Die Serie erinnert den Künstler an seine eigene Kindheit: "Most communities had what we call 'uSis'bhuti'. This is a term used to describe a boy who behaves like a girl. Why then do we hate these boys when they have grown up to be men who dress as women? Why do we turn and call them names, pretending that we've never seen it?" Dabei widerspricht gerade die Selbstverständlichkeit, mit der die Menschen für den Fotografen posieren der in vielen afrikanischen Ländern weit verbreiteten Meinung, dass Homosexualität nicht-Afrikanisch, sondern ein Import aus dem Westen sei. Der Künstler konfrontiert nicht nur seine eigene Gesellschaft, sondern auch die westliche mit dem vorherrschenden, stereotypisierten Image afrikanischer Identität.
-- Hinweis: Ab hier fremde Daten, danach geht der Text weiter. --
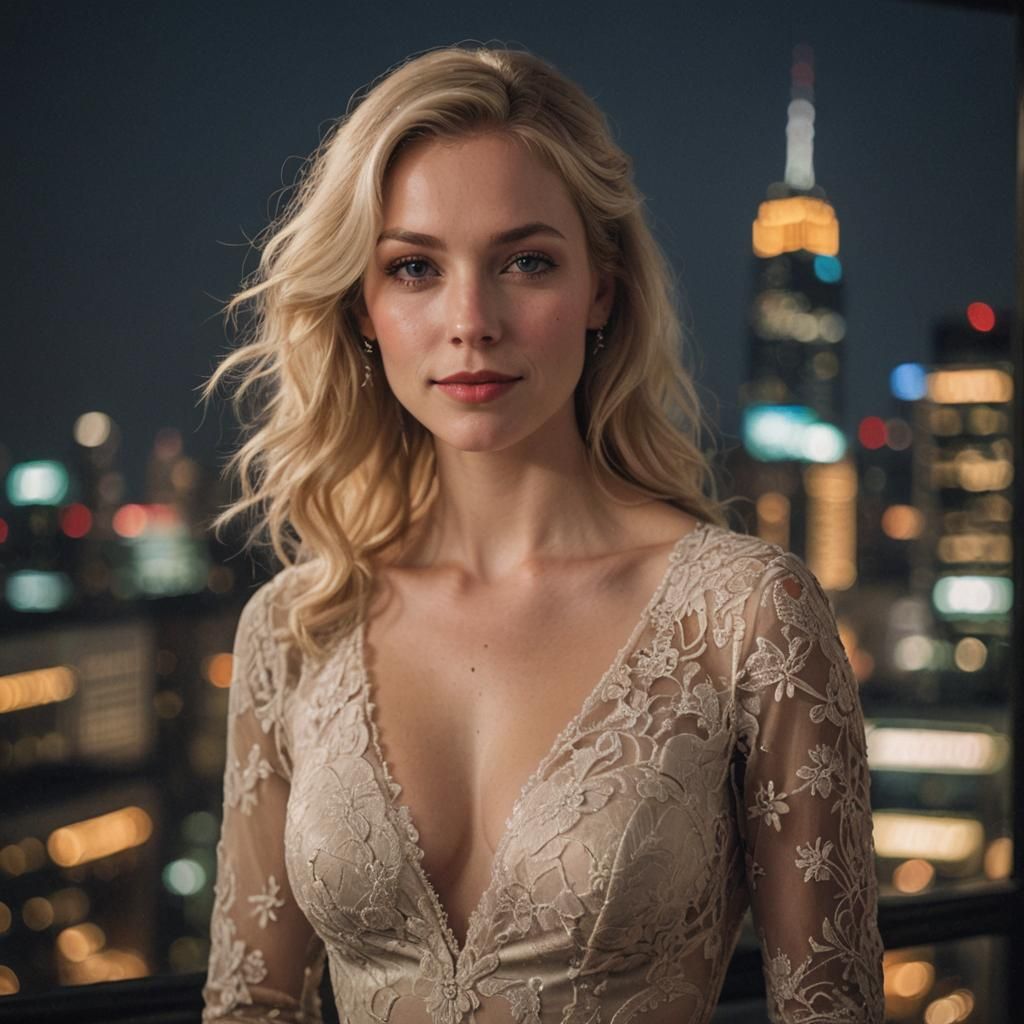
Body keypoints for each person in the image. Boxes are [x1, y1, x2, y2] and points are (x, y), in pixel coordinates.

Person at [199, 44, 885, 1024]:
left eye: (525, 262)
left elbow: (831, 1010)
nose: (471, 320)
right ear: (363, 306)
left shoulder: (747, 615)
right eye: (414, 267)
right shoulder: (293, 628)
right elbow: (250, 1007)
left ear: (601, 287)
Die eindrücklichen Porträts zeugen von Stolz, Mut, Schönheit und Stil. Die Kuratorin Hansi Momodu-Gordon beschreibt die Serie als Erinnerung "of the possibility of beauty in the midst of the mundane, and of gender identities that refuse to fall neatly one way or the other." Die Wahl des Mediums der Schwarzweißfotografie führt zur Reduktion der grellen Farben und Kostüme, die allgemein mit Bildern der Pride assoziiert werden. Der Künstler verschiebt dadurch den Fokus auf die starken, oft eine S-Linie formenden Posen seiner Modelle sowie auf das Ziel dieser Veranstaltung: Die Umschreibung des Outsiders in einen Insider.